Des formations à l'IA déployées, mais souvent superficielles
Le 2e Baromètre national de l'IA dans les RH, publié par Parlons RH, dresse un état des lieux contrasté des pratiques des entreprises françaises en matière de formation aux technologies d'intelligence artificielle. Si une large part des organisations a engagé des actions de formation sur l'IA, ces dispositifs restent, selon l'enquête, encore trop souvent peu approfondis lorsqu'il s'agit des architectures et systèmes autonomes — ce que le baromètre désigne sous le terme « IA agentique ».
Le document souligne un chiffre marquant : seules 19 % des entreprises formatrices proposent des parcours dédiés à l'IA agentique, c'est‑à‑dire des intelligences conçues pour fonctionner de manière autonome. En parallèle, le baromètre relève que près de 65 % des organisations ont déjà mis en place des parcours de formation relatifs à l'intelligence artificielle, mais ces formations ne couvrent pas forcément les enjeux liés à l'autonomie des agents et à leurs conséquences sur l'organisation du travail.
Ce que cela signifie pour les entreprises, les salariés et les RH
Plusieurs enseignements se dégagent :
- Écart compétences/enjeux : les formations actuelles paraissent adaptées pour familiariser les collaborateurs à des outils d'aide, mais insuffisantes pour anticiper les transformations de postes induites par des agents autonomes.
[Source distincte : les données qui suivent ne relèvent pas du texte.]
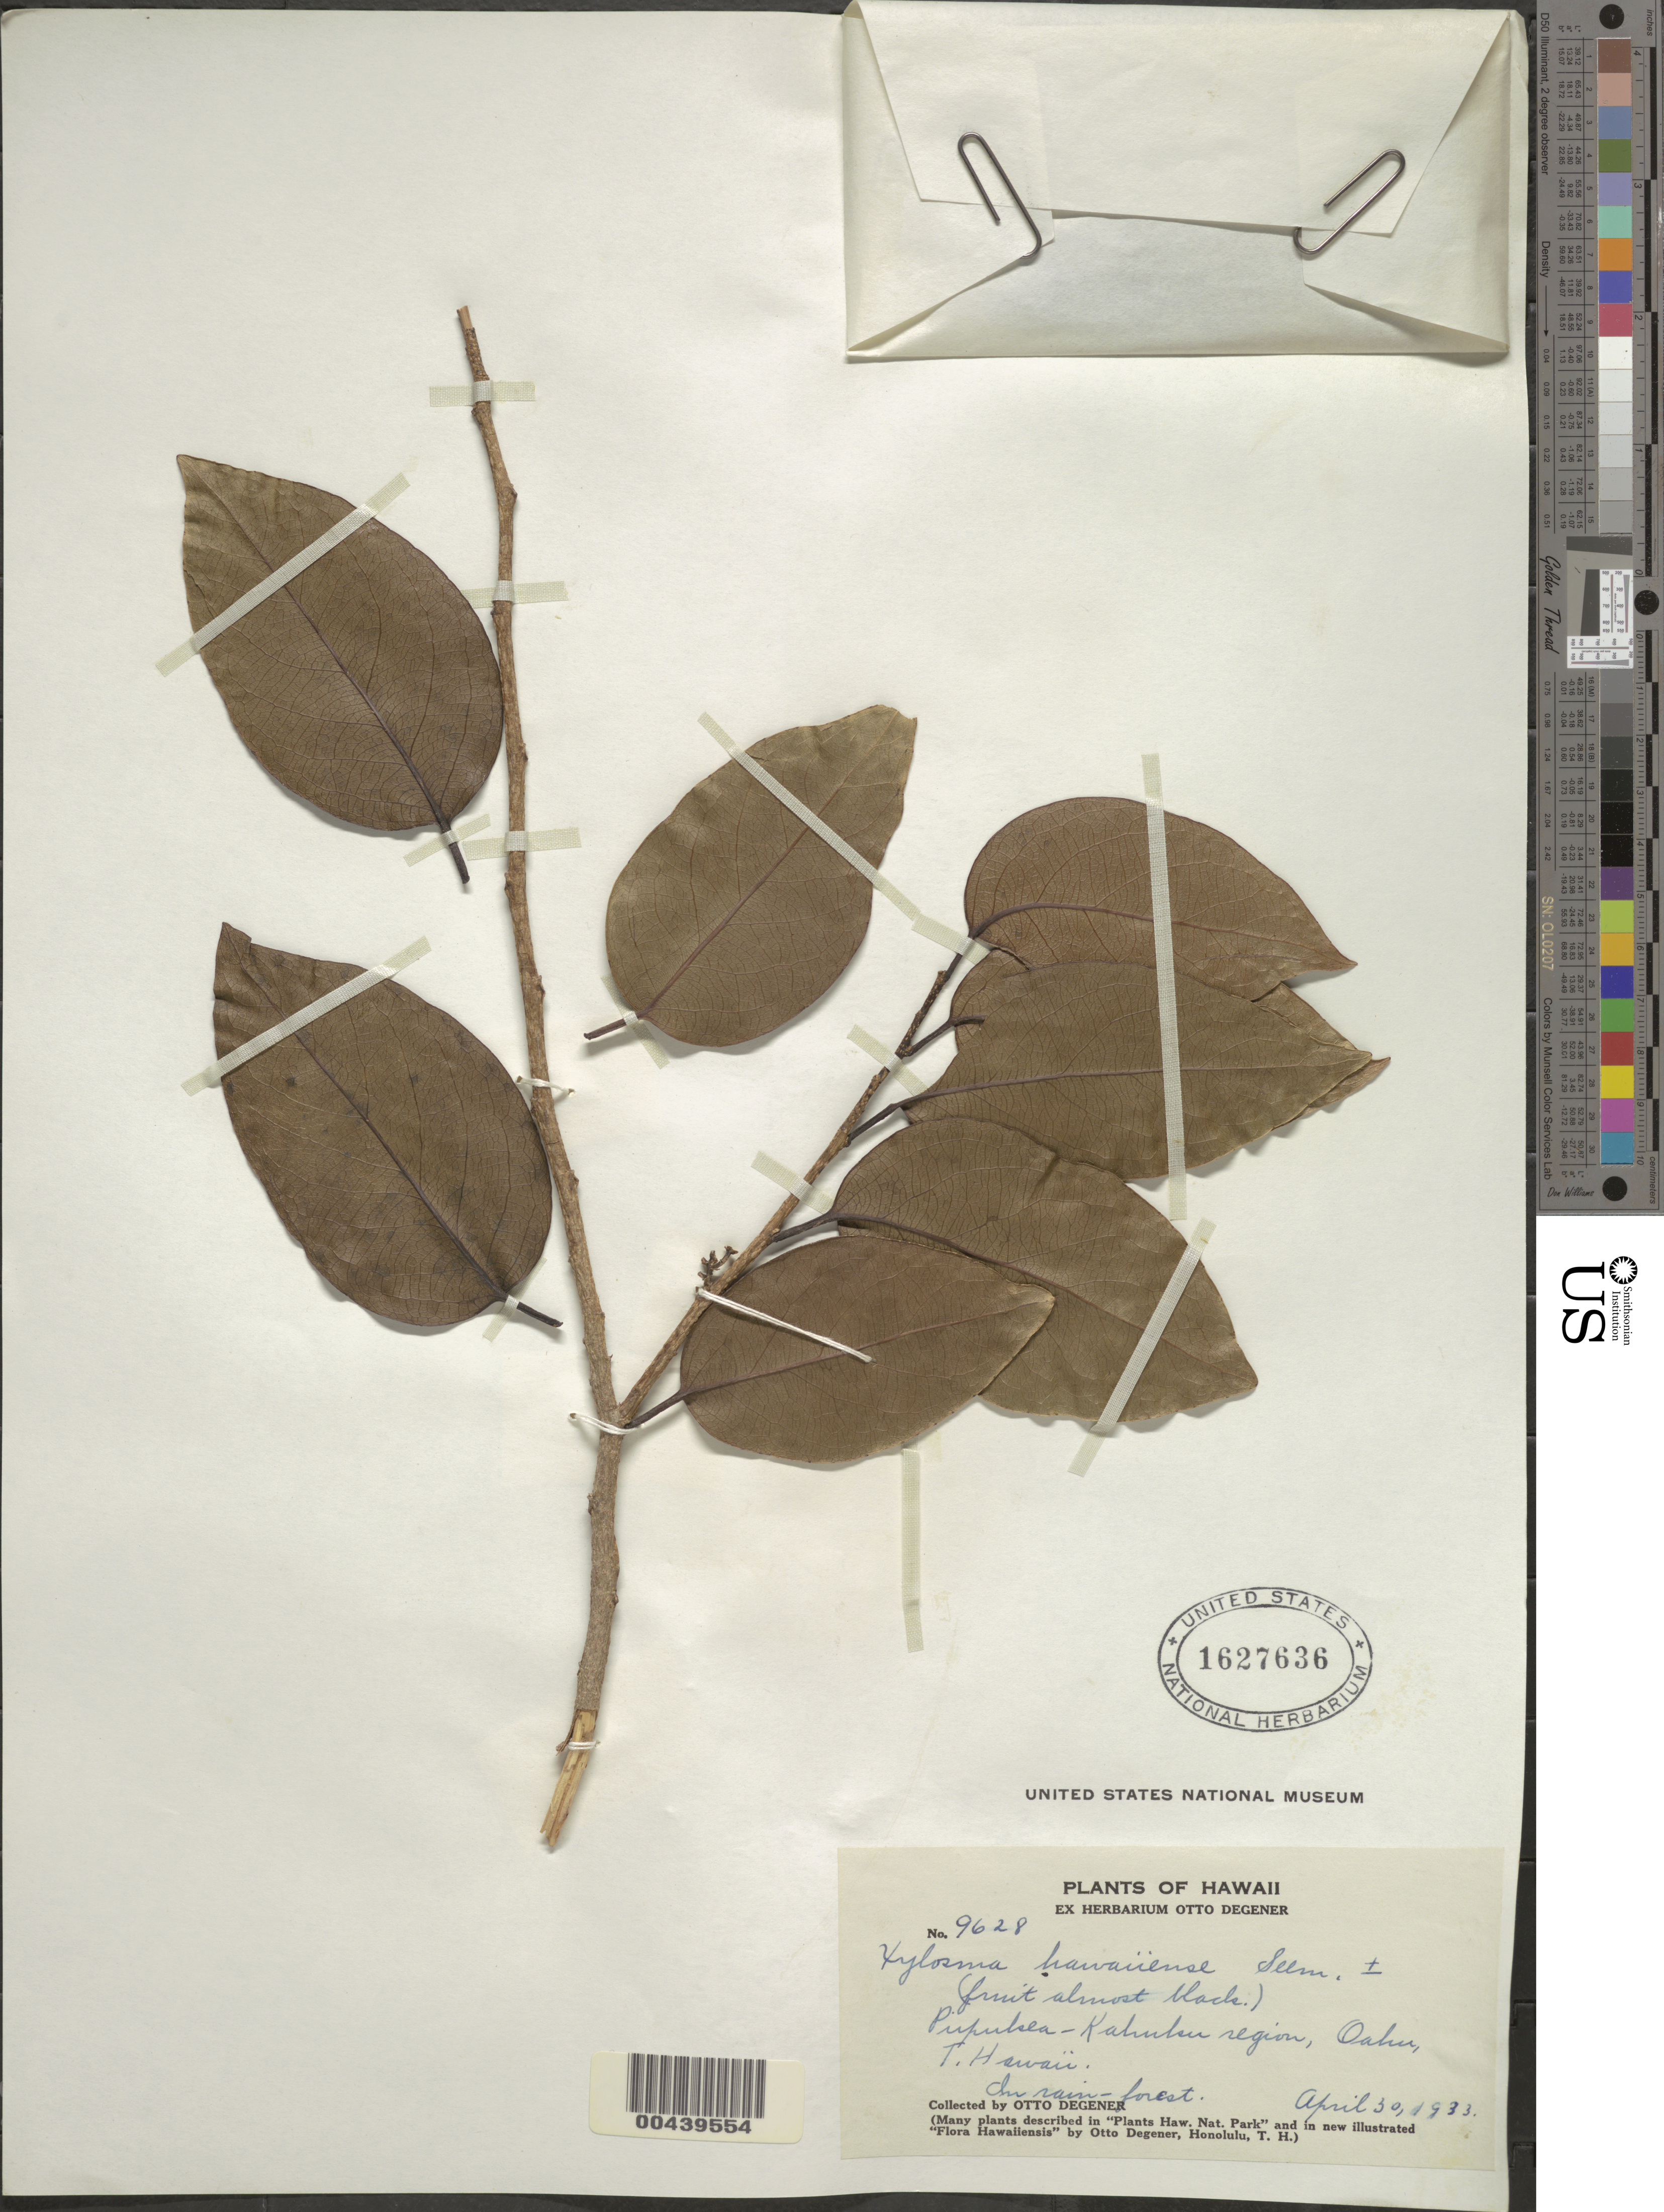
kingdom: Plantae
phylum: Tracheophyta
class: Magnoliopsida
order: Malpighiales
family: Salicaceae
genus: Xylosma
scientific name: Xylosma hawaiensis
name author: Seem.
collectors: O. Degener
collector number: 9628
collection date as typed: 30 Apr 1933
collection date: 1933-04-30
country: United States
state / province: Hawaii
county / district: Honolulu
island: Oahu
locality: Pupukea-Kahuku region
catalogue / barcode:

- Responsabilité des services RH : le baromètre rappelle que les professionnels des ressources humaines jouent un rôle central pour anticiper l'évolution des métiers et orienter la montée en compétences de l'ensemble de l'organisation.
- Risque de désalignement stratégique : si les directions mettent en place des outils IA sans préparer les équipes aux scénarios d'autonomie, elles s'exposent à des ruptures dans les processus, des enjeux de gouvernance et des tensions sociales.
En introduction du baromètre, Manuelle Bermann, rédactrice en chef chez Parlons RH, synthétise ce sentiment ambigu :
« Intégrer l’IA dans les RH, c’est un peu monter dans un ‘train fantôme’. »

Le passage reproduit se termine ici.